"I congratulate you most heartily," Leon said. "I have been wondering, since I heard that your Legion had been disbanded, what you were going to do. I am leaving, as I told you, for one of my country estates near Albacete, with Mercedes, and shall be away about a couple of months. If you chance to be coming that way, I need not say how glad I shall be to see you. Of course you don't know yet where you are likely to go, but it may as well be there as in any other direction. Perhaps you will be back as soon as we shall. I hope so sincerely."
On the day when Colonel Wylde left for the north, Arthur started for Mercia. When out of the town he called Roper up to his side.
"I am heartily glad to be at work again, Roper."
"I am not sorry myself, sir. I have nothing to say against Madrid, but one gets tired of having nothing particular to do, and especially as for the past three or four days, since I have been in this scarlet uniform, everyone has stared at me in the street. I shall get used to it in time, of course, but it is rather trying at first."

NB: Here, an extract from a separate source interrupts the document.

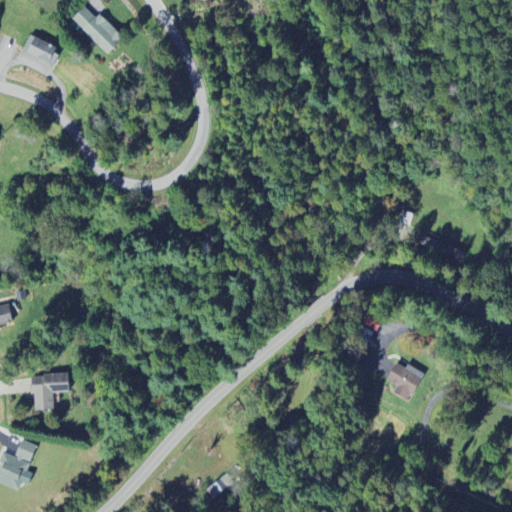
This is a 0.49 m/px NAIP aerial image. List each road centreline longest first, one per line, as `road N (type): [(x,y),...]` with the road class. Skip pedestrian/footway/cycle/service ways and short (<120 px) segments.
road 1 (residential): [(511,335),(420,285),(359,285),(240,375),(105,511)]
road 2 (residential): [(0,89),(47,106),(116,182),(153,187),(176,179),(202,141),(202,86),(149,0)]
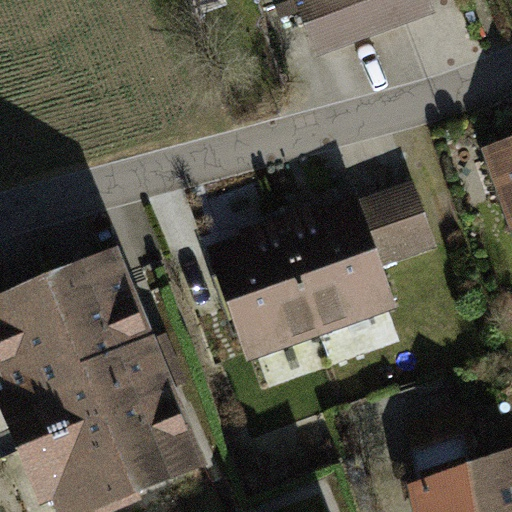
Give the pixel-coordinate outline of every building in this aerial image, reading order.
[(437,15),(431,0),(294,0),(316,59),(437,15)] [(511,139),(483,150),(511,230),(511,139)] [(414,178),(357,199),(383,268),(439,247),(414,178)] [(242,238),(208,250),(249,362),(398,308),(383,268),(357,199),(356,195),(324,207),(322,202),(315,205),(254,228),(240,233),(242,238)] [(121,251),(0,299),(0,369),(10,393),(0,396),(0,407),(40,506),(54,501),(58,511),(97,511),(208,468),(164,358),(121,251)] [(511,451),(405,489),(413,511),(511,511),(511,433),(505,436),(511,451)]
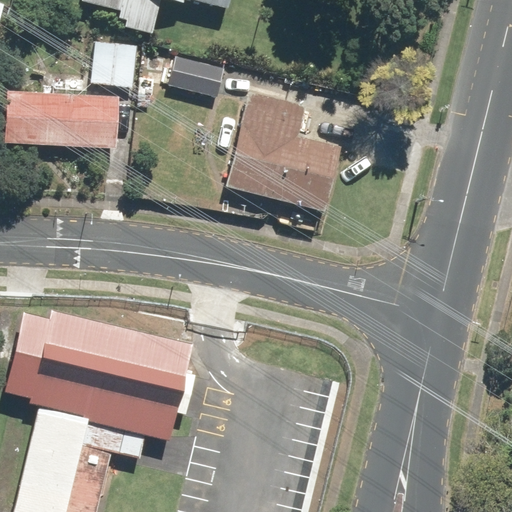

"I dare say it is," Arthur laughed. "Of course I don't feel it so much. There is not so much difference between officers' uniforms as between those of private soldiers, at any rate not between undress uniforms. I am a good deal more comfortable in my present dress than I was before, for I could not but see myself that it was getting very small, and I had almost given up wearing it."
"Yes, you keep on growing so. You were a good bit taller than I was when you joined the Legion two years ago, and now you are pretty nearly a head taller. You must be over six feet now, and I see these little Spaniards look up to you as you walk along."
"Yes, I have been rather disgusted at shooting up so. I don't suppose other people notice it; but as I was wanting to look six or seven years older than I am, it was annoying that I should keep on growing. Well, I think I have pretty nearly done now."
They travelled by comfortable stages down to Mercia. Arthur had several interviews with the general in command of the forces there, and received assurances from him that every care should be used to mitigate the horrors of the war, but that such a passion of rage had been excited by the massacres perpetrated by Cabrera that it was all but impossible to keep the people in hand.
"It is to Cabrera himself that you should address yourself, señor," the general said. "We are anxious to prosecute the war in the spirit of civilization, but as long as he persists in carrying it on like a demon it is plainly impossible for us to fight in kid gloves."
"I will go to Cabrera," Arthur said; "even he ought to have satisfied his vengeance for the murder of his mother. Were I in his place I would hunt Nogueras through the country until I found him, but it is simply monstrous that he should continue to take vengeance upon innocent people."